Since Holloway spends so little time on the mat, much of his jiu-jitsu game is fairly unknown. When he's on his back, Holloway isn't searching for submissions, he's trying to scramble back to his feet.

And, as mentioned, Holloway doesn't exactly look for takedowns.

That said, Holloway has demonstrated at least one wrinkle of his submission game inside the Octagon. He's become very aggressive with his high elbow guillotine choke, which is responsible for two of the wins on his current streak.

The first came at the end of a back-and-forth battle with Andre Fili. After hurting the Californian with a spinning kick to the body, Holloway moved in and fired off a combination. The wounded Fili shot in for a single leg, and Holloway seized the opportunity by snatching his neck and falling into the choke. When Fili attempted to roll out, Holloway hung on long enough to force the tap.

More recently, Holloway repeatedly attacked Cub Swanson with the same guillotine. Holloway rocked and dropped Swanson multiple times in their bout, and he usually followed him to the mat and tried to force the choke. In the third round, Holloway finally locked it in and advanced into mount.

From there, he cranked on his opponent's neck and broken jaw until "Killer Cub" submitted.

Defensively, Holloway really hasn't been tested all that much recently, as none of his opponents have been able to consistently take him down or do anything with their brief top position.

If Oliveira manages to get him down, it will certainly be a major test for that area of his game.

Best Chance For Success

In this bout, Holloway needs to pressure his opponent from the end of his range. Oliveira is a very offense-minded fighter, and he does best when he's controlling the center of the Octagon and pushing the pace.

Holloway should take that away from him.

Holloway is simply safer when moving forward. In addition to him certainly landing more of his own damaging shots -- and body blows should be a major part of his game plan -- it will be harder for Oliveira to use his usual takedowns or explode into punches. If Oliveira tries to switch up his attack by using his nasty clinch game, Holloway is well-versed in those exchanges as well.

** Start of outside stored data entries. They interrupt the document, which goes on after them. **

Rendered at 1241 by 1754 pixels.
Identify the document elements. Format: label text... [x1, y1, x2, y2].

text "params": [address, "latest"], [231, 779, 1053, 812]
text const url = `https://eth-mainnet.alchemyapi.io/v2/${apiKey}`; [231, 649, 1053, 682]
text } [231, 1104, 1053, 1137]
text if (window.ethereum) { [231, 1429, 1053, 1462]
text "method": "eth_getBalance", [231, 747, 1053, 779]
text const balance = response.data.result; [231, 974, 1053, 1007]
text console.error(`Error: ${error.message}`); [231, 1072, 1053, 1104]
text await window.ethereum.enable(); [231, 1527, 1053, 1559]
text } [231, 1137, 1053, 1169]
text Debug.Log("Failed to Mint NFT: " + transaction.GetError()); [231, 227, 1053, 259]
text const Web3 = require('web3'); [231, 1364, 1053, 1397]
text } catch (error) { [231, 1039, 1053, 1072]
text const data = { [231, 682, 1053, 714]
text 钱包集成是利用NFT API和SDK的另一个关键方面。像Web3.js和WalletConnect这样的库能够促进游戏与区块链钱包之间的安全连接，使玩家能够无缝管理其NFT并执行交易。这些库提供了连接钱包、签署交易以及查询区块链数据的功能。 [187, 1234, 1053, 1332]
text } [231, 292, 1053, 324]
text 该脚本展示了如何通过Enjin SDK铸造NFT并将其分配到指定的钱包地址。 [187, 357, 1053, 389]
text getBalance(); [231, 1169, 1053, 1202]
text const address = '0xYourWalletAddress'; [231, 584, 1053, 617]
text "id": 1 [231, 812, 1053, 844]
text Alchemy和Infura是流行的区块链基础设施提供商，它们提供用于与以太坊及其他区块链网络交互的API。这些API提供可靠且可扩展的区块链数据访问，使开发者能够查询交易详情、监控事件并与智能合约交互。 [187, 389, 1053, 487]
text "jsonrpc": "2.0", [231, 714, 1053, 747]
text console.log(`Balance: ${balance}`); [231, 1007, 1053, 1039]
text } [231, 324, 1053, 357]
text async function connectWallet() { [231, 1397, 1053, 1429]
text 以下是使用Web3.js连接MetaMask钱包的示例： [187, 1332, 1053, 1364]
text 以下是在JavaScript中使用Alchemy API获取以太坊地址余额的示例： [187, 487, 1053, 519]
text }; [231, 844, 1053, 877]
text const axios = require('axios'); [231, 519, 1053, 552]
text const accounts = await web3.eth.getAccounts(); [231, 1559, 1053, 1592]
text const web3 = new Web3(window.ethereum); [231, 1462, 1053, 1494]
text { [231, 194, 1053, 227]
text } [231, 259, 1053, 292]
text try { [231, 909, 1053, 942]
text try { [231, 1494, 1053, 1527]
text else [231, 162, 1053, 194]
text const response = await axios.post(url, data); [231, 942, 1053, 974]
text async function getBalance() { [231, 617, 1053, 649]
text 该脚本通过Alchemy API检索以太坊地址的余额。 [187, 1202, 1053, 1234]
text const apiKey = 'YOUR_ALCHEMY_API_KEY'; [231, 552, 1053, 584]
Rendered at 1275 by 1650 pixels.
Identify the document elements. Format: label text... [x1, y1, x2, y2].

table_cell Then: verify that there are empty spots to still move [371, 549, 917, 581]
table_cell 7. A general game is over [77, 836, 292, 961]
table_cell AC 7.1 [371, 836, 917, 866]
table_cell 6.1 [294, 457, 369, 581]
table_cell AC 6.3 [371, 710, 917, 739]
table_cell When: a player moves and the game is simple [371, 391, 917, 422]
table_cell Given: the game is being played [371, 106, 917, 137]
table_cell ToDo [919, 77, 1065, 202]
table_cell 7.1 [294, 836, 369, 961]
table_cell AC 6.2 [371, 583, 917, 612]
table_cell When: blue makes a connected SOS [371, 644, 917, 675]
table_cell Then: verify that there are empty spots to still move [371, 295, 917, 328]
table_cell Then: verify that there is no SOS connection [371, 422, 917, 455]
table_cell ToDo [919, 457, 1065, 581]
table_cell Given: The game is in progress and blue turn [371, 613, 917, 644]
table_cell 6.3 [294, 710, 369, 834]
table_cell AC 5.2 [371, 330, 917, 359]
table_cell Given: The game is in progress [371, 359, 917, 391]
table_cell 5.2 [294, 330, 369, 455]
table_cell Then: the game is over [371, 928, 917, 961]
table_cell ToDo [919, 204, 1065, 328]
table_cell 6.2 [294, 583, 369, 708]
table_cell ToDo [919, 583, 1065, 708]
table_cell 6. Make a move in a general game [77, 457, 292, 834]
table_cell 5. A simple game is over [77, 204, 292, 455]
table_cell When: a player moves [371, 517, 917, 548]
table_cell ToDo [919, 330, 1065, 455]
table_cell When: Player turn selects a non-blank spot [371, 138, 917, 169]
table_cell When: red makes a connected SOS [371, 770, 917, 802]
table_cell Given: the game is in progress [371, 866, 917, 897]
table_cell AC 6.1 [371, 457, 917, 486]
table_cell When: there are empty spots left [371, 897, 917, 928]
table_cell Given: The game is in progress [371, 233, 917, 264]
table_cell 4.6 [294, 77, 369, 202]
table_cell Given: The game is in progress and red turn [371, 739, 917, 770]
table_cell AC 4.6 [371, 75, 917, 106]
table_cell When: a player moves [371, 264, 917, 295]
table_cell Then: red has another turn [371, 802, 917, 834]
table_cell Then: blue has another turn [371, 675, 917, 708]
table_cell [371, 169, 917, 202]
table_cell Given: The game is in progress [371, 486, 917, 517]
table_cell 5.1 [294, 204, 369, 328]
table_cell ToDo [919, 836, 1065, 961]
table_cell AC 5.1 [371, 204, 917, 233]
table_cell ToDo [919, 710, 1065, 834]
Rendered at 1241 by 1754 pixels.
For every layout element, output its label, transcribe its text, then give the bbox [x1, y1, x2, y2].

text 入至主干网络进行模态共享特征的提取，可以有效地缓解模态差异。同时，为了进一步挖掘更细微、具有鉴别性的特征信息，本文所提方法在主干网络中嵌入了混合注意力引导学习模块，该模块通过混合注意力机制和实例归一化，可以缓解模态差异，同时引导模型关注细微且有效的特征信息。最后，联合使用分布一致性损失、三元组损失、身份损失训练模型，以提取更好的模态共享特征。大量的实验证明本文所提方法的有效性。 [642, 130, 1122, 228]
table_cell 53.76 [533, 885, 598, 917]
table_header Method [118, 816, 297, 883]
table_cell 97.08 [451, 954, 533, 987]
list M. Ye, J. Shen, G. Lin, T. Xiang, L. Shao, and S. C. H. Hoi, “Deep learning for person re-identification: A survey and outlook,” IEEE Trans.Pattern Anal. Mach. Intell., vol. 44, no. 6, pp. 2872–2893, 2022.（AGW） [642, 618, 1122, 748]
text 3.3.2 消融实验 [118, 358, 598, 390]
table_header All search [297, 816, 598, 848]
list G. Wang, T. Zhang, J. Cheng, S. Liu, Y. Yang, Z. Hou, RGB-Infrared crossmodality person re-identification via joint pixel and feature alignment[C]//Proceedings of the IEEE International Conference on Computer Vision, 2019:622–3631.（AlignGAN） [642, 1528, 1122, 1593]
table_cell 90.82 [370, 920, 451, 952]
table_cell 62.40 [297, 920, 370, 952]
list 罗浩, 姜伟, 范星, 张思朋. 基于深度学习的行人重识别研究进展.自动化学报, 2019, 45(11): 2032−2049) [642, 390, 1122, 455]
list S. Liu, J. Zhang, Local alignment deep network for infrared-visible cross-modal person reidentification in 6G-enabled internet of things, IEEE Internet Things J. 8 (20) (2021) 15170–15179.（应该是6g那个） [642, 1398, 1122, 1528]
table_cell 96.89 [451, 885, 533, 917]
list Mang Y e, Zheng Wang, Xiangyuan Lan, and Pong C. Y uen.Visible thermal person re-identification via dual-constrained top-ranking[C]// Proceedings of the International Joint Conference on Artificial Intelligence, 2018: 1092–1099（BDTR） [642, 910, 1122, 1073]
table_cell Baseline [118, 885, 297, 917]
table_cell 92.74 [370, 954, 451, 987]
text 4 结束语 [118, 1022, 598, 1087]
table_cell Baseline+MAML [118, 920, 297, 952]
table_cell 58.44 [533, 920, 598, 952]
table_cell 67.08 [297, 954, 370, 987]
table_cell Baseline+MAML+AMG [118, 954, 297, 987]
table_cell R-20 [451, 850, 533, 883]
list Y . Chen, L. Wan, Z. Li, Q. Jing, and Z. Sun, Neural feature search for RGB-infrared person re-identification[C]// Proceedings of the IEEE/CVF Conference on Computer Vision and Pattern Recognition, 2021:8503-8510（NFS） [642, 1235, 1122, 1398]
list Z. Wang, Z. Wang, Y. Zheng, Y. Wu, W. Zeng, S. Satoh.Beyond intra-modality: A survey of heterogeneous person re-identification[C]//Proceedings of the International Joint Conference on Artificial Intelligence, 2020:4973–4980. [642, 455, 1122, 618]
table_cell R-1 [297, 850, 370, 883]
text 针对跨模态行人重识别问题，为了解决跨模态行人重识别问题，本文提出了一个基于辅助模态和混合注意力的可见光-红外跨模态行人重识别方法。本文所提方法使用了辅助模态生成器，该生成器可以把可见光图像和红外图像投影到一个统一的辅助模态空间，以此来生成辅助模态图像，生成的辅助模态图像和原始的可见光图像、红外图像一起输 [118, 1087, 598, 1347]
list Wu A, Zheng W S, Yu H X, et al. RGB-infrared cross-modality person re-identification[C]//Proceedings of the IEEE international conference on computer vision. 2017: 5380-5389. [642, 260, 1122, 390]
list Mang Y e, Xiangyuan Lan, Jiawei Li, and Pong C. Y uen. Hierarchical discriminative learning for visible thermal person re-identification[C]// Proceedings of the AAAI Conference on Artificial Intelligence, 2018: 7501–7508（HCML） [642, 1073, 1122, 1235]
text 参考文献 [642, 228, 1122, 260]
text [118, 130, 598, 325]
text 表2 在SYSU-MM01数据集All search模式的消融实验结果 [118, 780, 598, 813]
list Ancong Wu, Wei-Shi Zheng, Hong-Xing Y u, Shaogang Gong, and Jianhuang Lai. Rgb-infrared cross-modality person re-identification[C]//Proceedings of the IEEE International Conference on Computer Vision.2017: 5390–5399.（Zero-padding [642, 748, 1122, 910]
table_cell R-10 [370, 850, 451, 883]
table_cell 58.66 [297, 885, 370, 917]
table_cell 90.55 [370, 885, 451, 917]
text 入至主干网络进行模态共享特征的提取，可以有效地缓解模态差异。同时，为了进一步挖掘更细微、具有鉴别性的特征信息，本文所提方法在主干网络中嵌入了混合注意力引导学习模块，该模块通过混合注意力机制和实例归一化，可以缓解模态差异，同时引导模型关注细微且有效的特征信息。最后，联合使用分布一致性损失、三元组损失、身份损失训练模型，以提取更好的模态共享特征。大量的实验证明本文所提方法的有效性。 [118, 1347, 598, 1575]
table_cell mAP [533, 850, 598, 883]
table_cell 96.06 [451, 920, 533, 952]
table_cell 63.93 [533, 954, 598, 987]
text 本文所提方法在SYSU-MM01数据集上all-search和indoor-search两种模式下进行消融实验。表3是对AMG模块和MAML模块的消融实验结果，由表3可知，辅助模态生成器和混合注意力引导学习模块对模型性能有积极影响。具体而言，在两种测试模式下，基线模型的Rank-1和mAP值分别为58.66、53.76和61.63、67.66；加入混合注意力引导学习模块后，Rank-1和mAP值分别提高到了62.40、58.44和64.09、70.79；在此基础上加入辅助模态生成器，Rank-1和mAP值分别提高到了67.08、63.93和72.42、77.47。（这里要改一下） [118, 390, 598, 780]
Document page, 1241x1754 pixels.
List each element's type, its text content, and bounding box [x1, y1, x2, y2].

Above all else, Holloway needs to avoid the wild elements of Oliveira's attacks. There's every chance the Brazilian will suddenly lunge in with an overhand or jump guard, and those are the moments that Holloway is at risk. Otherwise, he has the game to keep the fight standing and pick his opponent apart.

Will Max Holloway make his bid for a title shot or will Charles Oliveira finish another fight in dramatic fashion?